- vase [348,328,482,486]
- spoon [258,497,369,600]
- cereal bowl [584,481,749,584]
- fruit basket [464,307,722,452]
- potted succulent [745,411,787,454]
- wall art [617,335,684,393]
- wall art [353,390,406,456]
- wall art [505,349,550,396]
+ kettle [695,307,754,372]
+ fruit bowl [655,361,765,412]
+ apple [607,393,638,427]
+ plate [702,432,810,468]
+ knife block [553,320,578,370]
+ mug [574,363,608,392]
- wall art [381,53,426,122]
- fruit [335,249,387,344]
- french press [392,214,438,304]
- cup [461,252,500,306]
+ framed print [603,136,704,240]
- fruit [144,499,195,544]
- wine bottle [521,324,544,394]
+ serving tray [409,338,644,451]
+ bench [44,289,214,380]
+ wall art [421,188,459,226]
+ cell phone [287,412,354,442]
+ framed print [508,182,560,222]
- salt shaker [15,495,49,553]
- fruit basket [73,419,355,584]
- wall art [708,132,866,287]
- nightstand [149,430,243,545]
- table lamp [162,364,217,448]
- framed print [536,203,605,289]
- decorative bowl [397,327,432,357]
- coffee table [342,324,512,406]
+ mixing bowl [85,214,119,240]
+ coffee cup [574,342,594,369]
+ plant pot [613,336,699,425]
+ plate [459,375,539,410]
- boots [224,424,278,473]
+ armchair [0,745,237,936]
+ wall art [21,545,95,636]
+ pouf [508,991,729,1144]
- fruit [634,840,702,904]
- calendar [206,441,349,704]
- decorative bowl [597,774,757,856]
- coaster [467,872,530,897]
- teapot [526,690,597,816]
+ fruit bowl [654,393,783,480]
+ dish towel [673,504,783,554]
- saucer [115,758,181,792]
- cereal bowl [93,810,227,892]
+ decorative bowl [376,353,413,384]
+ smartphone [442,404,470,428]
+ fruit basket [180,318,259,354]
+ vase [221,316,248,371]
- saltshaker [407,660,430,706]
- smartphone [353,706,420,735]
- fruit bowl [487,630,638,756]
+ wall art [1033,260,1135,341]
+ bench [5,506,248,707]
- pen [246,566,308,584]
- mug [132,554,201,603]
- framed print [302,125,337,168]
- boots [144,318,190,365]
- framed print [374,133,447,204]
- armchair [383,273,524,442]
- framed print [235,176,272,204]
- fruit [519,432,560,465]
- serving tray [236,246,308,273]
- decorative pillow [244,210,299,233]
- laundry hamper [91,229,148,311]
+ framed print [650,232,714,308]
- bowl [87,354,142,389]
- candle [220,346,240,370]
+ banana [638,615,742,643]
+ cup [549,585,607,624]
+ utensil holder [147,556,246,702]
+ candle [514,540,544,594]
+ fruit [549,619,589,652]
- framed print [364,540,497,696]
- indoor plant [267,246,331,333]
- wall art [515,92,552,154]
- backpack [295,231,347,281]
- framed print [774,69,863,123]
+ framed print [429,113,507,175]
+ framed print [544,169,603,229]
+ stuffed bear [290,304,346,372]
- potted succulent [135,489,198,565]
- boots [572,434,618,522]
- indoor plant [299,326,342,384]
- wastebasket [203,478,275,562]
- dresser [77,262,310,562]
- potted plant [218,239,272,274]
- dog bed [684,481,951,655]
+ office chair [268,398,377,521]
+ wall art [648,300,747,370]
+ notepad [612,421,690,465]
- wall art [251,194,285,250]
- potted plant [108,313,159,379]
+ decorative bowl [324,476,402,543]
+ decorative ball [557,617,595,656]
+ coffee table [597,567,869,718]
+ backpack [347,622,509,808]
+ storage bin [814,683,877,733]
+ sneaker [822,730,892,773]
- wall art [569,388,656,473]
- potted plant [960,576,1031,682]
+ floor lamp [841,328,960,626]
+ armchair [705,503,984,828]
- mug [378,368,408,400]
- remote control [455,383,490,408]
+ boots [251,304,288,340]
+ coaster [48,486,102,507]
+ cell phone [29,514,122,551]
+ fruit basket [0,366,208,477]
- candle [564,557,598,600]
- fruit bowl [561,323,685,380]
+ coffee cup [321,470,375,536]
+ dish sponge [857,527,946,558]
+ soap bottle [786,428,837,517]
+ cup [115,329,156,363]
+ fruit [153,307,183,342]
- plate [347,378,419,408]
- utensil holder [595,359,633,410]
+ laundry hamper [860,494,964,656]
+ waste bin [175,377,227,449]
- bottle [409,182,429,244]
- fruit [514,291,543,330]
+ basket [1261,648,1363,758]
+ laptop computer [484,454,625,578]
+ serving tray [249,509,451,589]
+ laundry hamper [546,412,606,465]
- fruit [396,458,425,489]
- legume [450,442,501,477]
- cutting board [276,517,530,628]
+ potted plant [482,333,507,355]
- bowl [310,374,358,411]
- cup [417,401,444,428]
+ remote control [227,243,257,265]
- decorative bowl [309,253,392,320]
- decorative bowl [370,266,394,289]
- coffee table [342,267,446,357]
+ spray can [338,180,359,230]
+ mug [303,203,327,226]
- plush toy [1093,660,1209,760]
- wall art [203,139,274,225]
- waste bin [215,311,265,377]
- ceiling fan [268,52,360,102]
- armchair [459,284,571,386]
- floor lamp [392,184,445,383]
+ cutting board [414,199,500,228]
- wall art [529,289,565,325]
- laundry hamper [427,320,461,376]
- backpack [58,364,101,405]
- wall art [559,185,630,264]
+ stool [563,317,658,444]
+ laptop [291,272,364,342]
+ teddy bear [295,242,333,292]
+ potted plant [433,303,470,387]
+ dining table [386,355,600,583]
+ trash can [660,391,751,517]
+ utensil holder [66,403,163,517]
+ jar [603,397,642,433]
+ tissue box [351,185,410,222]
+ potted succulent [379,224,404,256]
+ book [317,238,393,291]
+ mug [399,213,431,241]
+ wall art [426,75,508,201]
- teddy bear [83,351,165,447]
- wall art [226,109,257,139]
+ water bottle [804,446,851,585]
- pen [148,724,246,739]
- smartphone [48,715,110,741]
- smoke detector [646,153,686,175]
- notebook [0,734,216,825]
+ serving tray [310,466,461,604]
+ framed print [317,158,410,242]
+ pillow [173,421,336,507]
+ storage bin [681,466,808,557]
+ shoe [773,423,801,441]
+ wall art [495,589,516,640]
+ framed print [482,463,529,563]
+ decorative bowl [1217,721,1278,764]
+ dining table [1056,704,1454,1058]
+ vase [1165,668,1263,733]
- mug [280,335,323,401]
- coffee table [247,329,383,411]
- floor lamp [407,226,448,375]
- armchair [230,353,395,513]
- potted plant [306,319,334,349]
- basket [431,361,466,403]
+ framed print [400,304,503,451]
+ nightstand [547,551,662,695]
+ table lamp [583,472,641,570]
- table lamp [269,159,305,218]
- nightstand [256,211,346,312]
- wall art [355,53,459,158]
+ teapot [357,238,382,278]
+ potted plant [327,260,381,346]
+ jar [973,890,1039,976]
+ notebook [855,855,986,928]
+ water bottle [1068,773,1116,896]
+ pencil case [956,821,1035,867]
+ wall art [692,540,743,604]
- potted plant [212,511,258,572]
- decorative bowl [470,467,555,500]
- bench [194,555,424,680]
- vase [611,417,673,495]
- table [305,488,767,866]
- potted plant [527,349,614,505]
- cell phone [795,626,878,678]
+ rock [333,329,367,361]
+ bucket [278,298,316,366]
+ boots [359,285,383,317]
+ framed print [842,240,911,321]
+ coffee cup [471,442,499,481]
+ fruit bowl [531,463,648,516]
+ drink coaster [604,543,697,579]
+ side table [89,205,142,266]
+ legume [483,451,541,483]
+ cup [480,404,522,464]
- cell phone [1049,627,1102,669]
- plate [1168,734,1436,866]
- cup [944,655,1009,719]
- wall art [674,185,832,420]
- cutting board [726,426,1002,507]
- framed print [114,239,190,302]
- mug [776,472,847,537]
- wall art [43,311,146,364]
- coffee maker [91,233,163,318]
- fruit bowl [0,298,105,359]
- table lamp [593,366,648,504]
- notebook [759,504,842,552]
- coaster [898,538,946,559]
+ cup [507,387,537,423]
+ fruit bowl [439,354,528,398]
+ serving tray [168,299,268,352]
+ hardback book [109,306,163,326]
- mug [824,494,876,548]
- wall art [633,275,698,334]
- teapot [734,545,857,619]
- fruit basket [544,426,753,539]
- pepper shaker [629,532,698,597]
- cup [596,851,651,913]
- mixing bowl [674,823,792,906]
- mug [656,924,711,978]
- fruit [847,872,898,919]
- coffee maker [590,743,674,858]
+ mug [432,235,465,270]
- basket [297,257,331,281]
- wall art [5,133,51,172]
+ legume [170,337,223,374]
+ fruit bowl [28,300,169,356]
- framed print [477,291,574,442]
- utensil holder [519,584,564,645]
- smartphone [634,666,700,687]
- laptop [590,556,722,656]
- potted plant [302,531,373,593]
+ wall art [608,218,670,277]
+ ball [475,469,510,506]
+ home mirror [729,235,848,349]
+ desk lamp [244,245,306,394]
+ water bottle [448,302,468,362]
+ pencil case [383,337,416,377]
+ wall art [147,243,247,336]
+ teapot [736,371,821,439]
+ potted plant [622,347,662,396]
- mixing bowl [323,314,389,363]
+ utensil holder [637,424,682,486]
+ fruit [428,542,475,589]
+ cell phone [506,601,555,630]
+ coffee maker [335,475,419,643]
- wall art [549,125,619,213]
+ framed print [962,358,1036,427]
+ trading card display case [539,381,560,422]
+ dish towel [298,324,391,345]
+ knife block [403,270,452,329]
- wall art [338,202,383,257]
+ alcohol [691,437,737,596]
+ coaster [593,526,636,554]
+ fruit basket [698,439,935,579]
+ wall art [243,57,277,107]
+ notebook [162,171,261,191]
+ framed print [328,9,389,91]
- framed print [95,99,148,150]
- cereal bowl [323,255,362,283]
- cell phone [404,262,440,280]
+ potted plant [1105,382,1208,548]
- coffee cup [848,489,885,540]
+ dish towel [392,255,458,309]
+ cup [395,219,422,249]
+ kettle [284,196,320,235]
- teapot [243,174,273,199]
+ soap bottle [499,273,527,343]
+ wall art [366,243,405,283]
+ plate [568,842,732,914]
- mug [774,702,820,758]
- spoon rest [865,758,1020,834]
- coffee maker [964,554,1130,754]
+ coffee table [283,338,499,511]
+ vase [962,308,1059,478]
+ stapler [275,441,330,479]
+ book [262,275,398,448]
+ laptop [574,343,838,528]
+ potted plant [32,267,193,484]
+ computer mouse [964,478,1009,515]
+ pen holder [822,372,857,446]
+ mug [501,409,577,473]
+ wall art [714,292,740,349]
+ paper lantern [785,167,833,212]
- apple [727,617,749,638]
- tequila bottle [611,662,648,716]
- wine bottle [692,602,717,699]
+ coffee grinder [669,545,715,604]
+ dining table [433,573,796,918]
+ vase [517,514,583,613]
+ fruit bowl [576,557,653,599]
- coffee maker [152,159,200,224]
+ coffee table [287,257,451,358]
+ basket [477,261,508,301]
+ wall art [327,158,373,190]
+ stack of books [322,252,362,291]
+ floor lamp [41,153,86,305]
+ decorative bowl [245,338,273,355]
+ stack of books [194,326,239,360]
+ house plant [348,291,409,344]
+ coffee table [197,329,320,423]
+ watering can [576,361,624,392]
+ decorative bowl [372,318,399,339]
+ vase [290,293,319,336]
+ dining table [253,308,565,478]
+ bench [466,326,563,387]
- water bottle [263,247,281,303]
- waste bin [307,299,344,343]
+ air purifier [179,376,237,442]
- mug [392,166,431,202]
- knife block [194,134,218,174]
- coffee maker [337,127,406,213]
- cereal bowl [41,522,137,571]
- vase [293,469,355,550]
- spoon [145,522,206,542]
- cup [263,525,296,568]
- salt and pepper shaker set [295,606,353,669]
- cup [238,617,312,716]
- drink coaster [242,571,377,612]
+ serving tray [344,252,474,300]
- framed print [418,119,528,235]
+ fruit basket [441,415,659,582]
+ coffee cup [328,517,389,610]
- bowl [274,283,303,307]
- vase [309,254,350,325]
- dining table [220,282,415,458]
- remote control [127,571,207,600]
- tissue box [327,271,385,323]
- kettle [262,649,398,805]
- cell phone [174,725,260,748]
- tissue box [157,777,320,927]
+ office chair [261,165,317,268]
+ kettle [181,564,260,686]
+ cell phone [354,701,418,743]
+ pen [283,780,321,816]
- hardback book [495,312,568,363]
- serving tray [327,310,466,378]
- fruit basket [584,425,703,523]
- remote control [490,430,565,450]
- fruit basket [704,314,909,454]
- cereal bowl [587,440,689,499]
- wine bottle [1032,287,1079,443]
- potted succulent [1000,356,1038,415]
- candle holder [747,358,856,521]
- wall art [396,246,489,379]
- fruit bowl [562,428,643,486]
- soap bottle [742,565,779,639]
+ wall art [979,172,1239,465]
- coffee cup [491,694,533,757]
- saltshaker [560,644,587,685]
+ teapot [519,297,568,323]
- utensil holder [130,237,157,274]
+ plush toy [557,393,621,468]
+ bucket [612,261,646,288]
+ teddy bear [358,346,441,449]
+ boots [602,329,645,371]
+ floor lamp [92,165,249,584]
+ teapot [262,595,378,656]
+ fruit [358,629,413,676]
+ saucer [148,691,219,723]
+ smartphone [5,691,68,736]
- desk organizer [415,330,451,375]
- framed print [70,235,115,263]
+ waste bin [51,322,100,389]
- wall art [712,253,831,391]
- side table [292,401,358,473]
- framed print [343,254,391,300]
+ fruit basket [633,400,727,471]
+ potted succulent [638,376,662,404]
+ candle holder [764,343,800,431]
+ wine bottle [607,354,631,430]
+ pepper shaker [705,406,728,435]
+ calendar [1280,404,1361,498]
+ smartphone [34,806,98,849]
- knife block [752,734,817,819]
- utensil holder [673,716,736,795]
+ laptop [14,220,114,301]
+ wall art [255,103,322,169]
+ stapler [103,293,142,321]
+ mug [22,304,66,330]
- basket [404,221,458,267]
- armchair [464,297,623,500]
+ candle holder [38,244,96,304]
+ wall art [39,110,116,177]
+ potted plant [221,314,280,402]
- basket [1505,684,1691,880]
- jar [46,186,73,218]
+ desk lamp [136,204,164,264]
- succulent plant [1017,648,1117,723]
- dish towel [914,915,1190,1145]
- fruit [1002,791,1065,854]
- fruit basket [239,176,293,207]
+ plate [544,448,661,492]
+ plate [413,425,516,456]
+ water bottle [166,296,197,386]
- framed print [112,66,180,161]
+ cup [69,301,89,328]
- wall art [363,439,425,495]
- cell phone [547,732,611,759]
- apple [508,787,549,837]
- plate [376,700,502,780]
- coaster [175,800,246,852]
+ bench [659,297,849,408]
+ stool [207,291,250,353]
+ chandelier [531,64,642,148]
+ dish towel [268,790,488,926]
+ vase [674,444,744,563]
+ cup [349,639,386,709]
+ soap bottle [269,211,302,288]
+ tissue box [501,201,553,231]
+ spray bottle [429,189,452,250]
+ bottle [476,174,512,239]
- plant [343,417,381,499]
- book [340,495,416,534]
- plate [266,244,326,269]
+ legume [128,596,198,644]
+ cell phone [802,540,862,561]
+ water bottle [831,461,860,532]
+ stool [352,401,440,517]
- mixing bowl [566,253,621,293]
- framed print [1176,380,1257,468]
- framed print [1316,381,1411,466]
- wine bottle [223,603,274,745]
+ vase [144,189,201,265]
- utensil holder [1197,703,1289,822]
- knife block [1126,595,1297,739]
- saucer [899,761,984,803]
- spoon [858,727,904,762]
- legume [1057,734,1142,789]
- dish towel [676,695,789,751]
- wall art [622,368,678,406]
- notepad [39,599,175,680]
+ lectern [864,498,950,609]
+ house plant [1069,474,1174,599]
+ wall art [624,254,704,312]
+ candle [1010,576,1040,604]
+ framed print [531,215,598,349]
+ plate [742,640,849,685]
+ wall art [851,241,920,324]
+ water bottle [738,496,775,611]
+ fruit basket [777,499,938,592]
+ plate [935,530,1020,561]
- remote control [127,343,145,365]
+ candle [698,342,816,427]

# # # # # # #

(Task goal) Go through the entries and filter for lines holding the word "block"; copy each match.

(Solution for this task)
+ knife block [553,320,578,370]
+ knife block [403,270,452,329]
- knife block [194,134,218,174]
- knife block [752,734,817,819]
- knife block [1126,595,1297,739]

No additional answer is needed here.